Tetap saja, meski gombalannya basi, pesona Nino tidak. Gadis yang berada di depannya bersemu merah seketika.
"Ih, Kakak bisa aja!" sungutnya manja sembari memukul pelan dada Nino.
Sembari terkekeh, Nino menangkap tangan mungilnya, menggenggamnya, sementara tatapannya intens pada mata gadis itu, membua si gadis menunduk malu.
"Halo, Dek~"
Tiba-tiba, sebentuk wajah usil hadir di antara mereka, menginterupsi keromantisan yang susah payah Nino ciptakan.

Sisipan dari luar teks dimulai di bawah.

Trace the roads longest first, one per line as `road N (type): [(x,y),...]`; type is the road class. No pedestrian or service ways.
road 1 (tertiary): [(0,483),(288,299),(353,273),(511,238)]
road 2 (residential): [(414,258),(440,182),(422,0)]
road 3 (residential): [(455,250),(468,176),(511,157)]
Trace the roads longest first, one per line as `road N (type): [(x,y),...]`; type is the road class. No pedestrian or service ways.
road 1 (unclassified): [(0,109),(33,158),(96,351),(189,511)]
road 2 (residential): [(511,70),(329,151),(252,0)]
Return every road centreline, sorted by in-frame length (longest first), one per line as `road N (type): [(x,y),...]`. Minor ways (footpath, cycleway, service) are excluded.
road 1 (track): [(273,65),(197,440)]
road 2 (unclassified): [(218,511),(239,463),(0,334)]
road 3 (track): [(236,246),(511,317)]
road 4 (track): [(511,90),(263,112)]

Pada gadis itu, Langit menyengir.
"Dek. Kamu jangan mau sama dia. Mending sama Abang aja. Tahu, nggak, dek? Harta Abang banyak. Di Jakarta aja, dari kokas itu Tanah Abang!"
"Minggir lo, Malih!" Nino seketika menyikutnya. "Ganggu aja orang pacaran!"
Langit mencibir. "Oh, baru lagi, ya? Perasaan kemaren sama Nadira ya? Apa Safira? Kalau Kinanti apa kabar? Bukannya dua hari lalu kamu masih jalan sama dia?"
Langit sengaja, Nino tahu. Sehingga diam-diam cowok itu mengutuk. Dia menarik napas demi meredam emosi, namun gagal dan mulai menendang Langit yang tertawa-tawa sembari menghindari serangan itu.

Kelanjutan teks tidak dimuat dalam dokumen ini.